— Begin Source extract —

Well X1 exhibited long cyclic slugging behavior, as seen from the tubinghead pressure (THP) and downhole pressure measured for 1 month (i.e., 0 to 30 days) (Fig. 1). Surface rate measurements from the rate test are available for 1 week (i.e., from Days 23 to 30); these are shown in Fig. 1 along with downhole pressure. For this period, downhole pressure decline is observed as the rate builds. The objective of this analysis is to understand the long cyclic slugging behavior of the well by analyzing and simulating historical production data and to arrive at a potential mitigation solution.
The multiphase-flow model incorporated in the commercial transient multiphase simulator used in this study is based on first principles whereby the equations of mass, momentum, and energy are solved in time and space to arrive at temporal and spatial variations of phase fractions, velocities, pressure, and temperature. These mass, momentum, and energy equations are solved rigorously in the transient multiphase simulator model with the appropriate closure laws defining interfacial and wall friction, deposition and entrainment of droplets, and bubble entrainment. The model is suited to well-simulation applications because it can simulate complex trajectories, smart completions, and the transient heat transfer in wells by accounting for all the applicable modes of heat transfer (conduction, convection, and radiation) between the tubing, casing, and formation. The model is capable of handling sand-particle transport.
The fluid is characterized in a pressure/volume/temperature package using the Soave-Redlich-Kwong equation of state. The well extends to a true vertical depth of 9,635 ft, corresponding to a measured depth of 13,162 ft rotary table elevation. There is a 2,000-ft gap between the mule shoe and the packer, where the fluid flow is exposed to the 7-in. liner. The various restrictions to flow, such as the tubing-retrievable, surface-controlled, subsea safety valve and nipple, were considered in the wellbore modeling.
For the initial stage, inflow from the reservoir to the wellbore is modeled using a lumped linear productivity index (PI) at the top of the perforation at 12,257 ft measured depth. For Stage 2 modeling, two zones were included in the model and sand inflow was considered mainly from the upper zone. For reservoir inflow, a range in liquid PI from 0.5 to 1.4 STB/D/psi was considered. Reservoir temperature and pressure were 210°F and 5,782 psia, respectively. The analysis covers sand-particle size ranging between D10, D50, and D90 size as 36.22, 265.9, and 591.3 µm, respectively, based on the available sand-size-distribution information. Sand-particle densities of 2650 and 2100 kg/m3 were considered.
Stage 1: Lumped Inflow Without Sand Transport
The gap between the mule shoe and the packer, which is exposed to the 7-in. liner, is believed to be a possible cause of liquid accumulation in cycles and may produce the observed slugging behavior. From the simulation, unstable flow with small fluctuations was observed, which does not match the pattern of long cyclic slugs observed in the field. The average bottomhole pressure (BHP) is significantly lower than field-measured BHP, possibly because of the absence of sand in the fluid column, which is not considered in the present analysis.

— End Source extract —

Tasks:
1) Answer these from the well X1 slugging text:
(a) For which days are surface rate measurements from the rate test available?
(b) Which equation of state is used to characterize the fluid?
(c) What range of liquid PI was considered for reservoir inflow?
2) From the well X1 slugging text, extract the passage from "For the initial" to "kg/m3 were considered." word for word.
3) Write the next part of the well X1 slugging text, beginning after its final sentence.

— Begin Records supplied —

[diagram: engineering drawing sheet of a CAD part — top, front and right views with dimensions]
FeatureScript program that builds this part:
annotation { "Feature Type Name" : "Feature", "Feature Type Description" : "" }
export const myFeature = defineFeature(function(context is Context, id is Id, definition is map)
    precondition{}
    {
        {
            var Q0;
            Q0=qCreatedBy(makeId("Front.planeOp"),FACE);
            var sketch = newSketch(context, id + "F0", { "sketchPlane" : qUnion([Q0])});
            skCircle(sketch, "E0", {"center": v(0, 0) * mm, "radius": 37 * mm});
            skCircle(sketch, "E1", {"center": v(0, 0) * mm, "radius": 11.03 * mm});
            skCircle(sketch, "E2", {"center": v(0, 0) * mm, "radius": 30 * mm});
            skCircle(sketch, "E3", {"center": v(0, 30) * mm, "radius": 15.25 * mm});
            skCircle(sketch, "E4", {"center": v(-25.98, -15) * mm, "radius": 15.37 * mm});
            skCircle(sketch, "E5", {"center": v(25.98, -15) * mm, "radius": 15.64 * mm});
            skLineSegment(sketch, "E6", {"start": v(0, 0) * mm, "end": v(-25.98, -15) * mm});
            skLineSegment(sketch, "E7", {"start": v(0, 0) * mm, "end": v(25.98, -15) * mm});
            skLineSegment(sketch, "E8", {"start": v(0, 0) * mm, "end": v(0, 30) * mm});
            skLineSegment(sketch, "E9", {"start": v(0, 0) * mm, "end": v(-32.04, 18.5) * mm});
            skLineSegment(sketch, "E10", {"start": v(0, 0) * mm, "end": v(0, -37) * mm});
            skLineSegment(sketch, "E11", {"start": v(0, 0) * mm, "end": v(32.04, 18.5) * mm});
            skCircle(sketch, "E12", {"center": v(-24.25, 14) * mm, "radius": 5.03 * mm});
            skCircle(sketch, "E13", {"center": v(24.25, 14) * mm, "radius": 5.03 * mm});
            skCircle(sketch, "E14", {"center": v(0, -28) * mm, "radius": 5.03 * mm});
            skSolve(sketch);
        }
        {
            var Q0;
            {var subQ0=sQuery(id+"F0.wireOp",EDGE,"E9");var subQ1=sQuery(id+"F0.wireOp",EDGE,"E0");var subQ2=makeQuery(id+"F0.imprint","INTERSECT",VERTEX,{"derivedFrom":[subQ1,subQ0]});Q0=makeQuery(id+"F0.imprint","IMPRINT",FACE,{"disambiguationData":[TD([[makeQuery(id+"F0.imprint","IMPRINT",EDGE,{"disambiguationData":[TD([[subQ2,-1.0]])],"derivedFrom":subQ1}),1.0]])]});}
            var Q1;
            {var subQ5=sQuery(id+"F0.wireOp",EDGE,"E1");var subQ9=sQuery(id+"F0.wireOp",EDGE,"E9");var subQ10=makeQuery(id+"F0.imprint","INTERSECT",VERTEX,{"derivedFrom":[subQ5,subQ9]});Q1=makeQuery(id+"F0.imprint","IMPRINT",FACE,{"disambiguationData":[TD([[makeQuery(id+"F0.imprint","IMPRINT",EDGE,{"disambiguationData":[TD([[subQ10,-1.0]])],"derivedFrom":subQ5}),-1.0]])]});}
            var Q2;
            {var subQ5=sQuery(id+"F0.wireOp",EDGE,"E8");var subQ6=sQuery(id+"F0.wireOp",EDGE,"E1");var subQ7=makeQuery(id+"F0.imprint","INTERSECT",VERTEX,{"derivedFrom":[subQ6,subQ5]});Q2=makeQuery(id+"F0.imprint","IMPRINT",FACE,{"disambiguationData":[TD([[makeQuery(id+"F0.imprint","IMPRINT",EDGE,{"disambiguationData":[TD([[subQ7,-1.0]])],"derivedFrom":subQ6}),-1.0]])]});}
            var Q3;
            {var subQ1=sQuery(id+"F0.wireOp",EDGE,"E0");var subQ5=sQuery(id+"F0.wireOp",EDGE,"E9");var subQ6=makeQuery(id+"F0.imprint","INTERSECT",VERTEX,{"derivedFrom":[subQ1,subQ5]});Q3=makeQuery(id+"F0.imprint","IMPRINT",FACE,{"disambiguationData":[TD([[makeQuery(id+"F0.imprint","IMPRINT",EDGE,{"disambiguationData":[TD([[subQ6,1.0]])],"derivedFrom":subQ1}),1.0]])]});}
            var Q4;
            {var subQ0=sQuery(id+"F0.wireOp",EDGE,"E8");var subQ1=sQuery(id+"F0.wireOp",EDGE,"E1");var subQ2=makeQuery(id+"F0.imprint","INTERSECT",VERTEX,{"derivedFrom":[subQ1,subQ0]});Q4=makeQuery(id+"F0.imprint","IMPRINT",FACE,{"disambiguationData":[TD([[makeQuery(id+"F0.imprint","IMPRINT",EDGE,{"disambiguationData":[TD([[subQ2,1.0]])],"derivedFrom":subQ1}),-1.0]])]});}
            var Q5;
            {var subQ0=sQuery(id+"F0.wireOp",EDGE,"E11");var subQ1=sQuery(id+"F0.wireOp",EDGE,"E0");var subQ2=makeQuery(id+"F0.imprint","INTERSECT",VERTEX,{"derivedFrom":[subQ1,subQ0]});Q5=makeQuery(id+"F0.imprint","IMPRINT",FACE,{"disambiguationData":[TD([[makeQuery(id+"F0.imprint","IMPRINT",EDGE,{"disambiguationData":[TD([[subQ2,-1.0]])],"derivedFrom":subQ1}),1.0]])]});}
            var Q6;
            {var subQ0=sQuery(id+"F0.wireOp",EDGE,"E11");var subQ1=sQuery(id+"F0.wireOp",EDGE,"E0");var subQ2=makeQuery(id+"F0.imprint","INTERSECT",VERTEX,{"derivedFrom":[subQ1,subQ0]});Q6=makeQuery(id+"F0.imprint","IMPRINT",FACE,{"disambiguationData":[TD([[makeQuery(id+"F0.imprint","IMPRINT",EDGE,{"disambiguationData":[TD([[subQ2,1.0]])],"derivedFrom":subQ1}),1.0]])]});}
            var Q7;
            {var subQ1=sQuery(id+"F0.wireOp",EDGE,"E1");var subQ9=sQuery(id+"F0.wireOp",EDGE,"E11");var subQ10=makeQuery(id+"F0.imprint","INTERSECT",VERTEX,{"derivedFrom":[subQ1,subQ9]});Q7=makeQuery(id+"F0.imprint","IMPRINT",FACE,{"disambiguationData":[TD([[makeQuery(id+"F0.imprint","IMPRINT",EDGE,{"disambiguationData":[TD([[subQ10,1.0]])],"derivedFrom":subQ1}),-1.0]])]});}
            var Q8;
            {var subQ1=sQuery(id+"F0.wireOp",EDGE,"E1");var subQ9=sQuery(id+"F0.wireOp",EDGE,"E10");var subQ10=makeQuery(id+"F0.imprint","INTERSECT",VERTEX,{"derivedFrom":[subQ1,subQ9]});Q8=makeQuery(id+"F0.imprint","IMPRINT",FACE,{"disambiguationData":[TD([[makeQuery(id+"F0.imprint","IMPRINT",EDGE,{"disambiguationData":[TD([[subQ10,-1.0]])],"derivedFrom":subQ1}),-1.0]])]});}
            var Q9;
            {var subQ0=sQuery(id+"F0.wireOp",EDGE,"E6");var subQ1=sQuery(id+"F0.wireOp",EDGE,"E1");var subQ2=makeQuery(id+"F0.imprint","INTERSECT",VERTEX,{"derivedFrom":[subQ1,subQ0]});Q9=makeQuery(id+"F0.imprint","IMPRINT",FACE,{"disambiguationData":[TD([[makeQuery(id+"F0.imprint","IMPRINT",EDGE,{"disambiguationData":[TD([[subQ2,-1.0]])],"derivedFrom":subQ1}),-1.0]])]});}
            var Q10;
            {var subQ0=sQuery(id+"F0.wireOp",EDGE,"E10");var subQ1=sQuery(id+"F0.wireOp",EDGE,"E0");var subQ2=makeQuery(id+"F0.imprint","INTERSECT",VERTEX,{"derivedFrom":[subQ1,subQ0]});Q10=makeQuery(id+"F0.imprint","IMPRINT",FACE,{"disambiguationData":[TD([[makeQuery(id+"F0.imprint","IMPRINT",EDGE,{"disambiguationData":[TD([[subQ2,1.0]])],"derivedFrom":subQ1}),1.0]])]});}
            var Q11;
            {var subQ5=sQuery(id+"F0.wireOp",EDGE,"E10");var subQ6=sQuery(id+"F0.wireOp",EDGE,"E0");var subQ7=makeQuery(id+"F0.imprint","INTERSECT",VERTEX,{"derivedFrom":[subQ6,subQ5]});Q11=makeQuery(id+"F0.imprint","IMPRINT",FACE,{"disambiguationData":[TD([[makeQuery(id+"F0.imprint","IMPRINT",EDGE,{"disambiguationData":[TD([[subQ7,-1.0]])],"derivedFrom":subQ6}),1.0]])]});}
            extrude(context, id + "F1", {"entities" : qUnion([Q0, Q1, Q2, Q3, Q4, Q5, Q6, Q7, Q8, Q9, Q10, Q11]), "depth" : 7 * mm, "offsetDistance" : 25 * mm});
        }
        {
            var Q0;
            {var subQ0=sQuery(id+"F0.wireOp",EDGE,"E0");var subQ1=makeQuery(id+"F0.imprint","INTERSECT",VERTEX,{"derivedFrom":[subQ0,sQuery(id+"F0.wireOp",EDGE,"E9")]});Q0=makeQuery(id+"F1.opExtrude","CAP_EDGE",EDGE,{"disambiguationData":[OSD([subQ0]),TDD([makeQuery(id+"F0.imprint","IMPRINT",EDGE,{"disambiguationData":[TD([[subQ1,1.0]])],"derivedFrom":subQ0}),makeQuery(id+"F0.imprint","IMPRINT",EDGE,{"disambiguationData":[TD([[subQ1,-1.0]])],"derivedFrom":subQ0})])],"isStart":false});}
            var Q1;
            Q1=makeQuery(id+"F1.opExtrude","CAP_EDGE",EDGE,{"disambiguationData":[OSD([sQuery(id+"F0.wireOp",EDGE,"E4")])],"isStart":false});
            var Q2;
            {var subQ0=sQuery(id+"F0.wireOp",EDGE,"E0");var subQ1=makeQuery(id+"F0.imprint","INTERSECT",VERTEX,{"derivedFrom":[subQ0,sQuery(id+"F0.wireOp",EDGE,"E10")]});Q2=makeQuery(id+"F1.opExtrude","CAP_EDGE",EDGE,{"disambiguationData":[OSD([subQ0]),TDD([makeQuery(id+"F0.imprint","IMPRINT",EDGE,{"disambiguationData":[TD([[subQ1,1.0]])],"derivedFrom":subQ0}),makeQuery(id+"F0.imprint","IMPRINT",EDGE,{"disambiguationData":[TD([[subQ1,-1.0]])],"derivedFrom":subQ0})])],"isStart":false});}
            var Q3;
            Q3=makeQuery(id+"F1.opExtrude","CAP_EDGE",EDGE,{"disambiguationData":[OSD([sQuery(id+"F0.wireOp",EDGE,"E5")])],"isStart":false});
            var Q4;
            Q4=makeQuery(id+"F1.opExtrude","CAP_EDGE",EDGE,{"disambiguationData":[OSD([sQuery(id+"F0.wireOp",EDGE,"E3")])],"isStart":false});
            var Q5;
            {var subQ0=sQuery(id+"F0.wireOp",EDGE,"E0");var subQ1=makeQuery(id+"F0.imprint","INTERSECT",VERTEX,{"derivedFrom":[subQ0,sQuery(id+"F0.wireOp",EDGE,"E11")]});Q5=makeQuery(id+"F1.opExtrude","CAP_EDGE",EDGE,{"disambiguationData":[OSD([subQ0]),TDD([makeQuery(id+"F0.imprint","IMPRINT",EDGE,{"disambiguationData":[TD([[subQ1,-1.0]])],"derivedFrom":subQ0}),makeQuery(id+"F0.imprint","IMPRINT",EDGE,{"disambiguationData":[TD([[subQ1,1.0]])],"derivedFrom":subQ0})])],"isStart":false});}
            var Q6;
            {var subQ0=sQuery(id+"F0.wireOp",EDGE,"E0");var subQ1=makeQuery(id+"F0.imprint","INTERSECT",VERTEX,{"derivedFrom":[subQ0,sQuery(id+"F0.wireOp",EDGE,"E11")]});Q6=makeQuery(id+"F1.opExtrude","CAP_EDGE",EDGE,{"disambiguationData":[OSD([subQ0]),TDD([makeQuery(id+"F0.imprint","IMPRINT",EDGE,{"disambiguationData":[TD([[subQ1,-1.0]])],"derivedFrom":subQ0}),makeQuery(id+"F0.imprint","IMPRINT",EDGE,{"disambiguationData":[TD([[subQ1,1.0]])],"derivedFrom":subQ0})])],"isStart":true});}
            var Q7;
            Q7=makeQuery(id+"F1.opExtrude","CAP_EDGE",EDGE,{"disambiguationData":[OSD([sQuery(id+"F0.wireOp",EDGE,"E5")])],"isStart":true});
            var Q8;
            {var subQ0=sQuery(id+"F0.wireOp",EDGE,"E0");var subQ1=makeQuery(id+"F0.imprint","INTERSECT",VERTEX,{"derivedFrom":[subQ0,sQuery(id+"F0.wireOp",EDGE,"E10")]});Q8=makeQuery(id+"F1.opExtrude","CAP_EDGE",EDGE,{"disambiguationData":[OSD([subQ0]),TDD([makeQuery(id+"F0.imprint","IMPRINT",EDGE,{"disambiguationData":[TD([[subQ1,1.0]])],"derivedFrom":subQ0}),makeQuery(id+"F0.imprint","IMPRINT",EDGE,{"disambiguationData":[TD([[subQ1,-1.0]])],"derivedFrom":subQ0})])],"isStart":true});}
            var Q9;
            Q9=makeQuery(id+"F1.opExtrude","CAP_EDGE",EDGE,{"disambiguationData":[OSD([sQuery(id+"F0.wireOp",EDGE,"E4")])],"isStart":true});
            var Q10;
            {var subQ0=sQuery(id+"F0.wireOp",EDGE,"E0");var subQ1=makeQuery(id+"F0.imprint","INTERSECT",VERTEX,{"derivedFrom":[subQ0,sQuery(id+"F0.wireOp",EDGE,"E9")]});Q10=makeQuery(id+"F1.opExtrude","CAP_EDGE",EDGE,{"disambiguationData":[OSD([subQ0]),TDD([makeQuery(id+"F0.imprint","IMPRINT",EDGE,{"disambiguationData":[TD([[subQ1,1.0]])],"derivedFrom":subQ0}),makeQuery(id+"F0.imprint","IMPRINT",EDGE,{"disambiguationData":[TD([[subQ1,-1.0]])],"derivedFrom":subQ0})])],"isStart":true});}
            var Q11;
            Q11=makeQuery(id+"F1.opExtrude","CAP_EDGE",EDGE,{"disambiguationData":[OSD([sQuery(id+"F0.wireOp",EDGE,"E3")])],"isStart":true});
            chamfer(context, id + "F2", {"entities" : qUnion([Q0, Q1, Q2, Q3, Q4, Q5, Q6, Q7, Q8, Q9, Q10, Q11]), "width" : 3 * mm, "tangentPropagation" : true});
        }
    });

— End Records supplied —

Solved tasks:
1)
(a) Days 23 to 30.
(b) The Soave-Redlich-Kwong equation of state.
(c) 0.5 to 1.4 STB/D/psi.

2)
For the initial stage, inflow from the reservoir to the wellbore is modeled using a lumped linear productivity index (PI) at the top of the perforation at 12,257 ft measured depth. For Stage 2 modeling, two zones were included in the model and sand inflow was considered mainly from the upper zone. For reservoir inflow, a range in liquid PI from 0.5 to 1.4 STB/D/psi was considered. Reservoir temperature and pressure were 210°F and 5,782 psia, respectively. The analysis covers sand-particle size ranging between D10, D50, and D90 size as 36.22, 265.9, and 591.3 µm, respectively, based on the available sand-size-distribution information. Sand-particle densities of 2650 and 2100 kg/m3 were considered.

3)
Stage 2: Inclusion of Zone With Sand Production at High Drawdown
In the second stage, the model built in the first stage was extended to include inflow from contributing layers, which were represented by their respective inflow models. Constant reservoir pressure of 5,782 psia was considered for both the zones. Sand particles were assumed to be produced from the reservoir at high drawdown. In reality, the large-diameter particles (D90 or higher) would be immobile at the gap between the mule shoe and the packer at the current operating rates. The transient multiphase-flow simulator can only handle a single-diameter particle for a particular simulation. As a workaround, larger-diameter sand particles, which are not mobile at current rates, are assumed to occupy the gap between the mule shoe and the packer and, therefore, reduce the effective diameter of the gap.
This analysis was conducted on several combinations of sand-particle sizes, sand-particle densities, and PI values. For each combination of sand-particle density and PI, certain particle sizes resulted in slugging dynamics similar to those observed in the field with particles being immobile or less mobile at low to medium rates, and mobile at higher rates during the slugging cycle. Choosing a larger-diameter particle would result in immobility leading to permanent particle blockage because the particles would accumulate and would not be produced. On the other hand, choosing a very-small-diameter particle causes the particles to be produced at the wellhead without causing slugging. The complete paper provides a detailed discussion of the slugging cycle, elaborated upon in Fig. 6 of the complete paper.
On the basis of the study’s findings, the cyclic slugging mechanism is better understood and is explained by the following process:
- Production declines as the particle gradually builds up, leading to a packed state with small flow through the porous blockage (35% porosity was used in simulations).
- BHP builds up as the pressure behind the blockage builds up, which is gradually transferred downstream because of porous blockage.
- Particles slowly move up the tubing at medium rate (200 to 250 Sm3/d liquid) but are still not produced; thus, BHP is relatively high.
- BHP falls because of reduced head as particles are eventually produced (also, increasing THP indicates increased flow rate).
- Fresh particles are produced from the reservoir at increased drawdown at higher rates of approximately 400 Sm3/d liquid).
- BHP falls further as the blockage builds up. Thus, for the downstream section where the gauge is located, flow is disconnected gradually with the upstream section of the blockage, with pressure drop across the blockage and rate gradually falling.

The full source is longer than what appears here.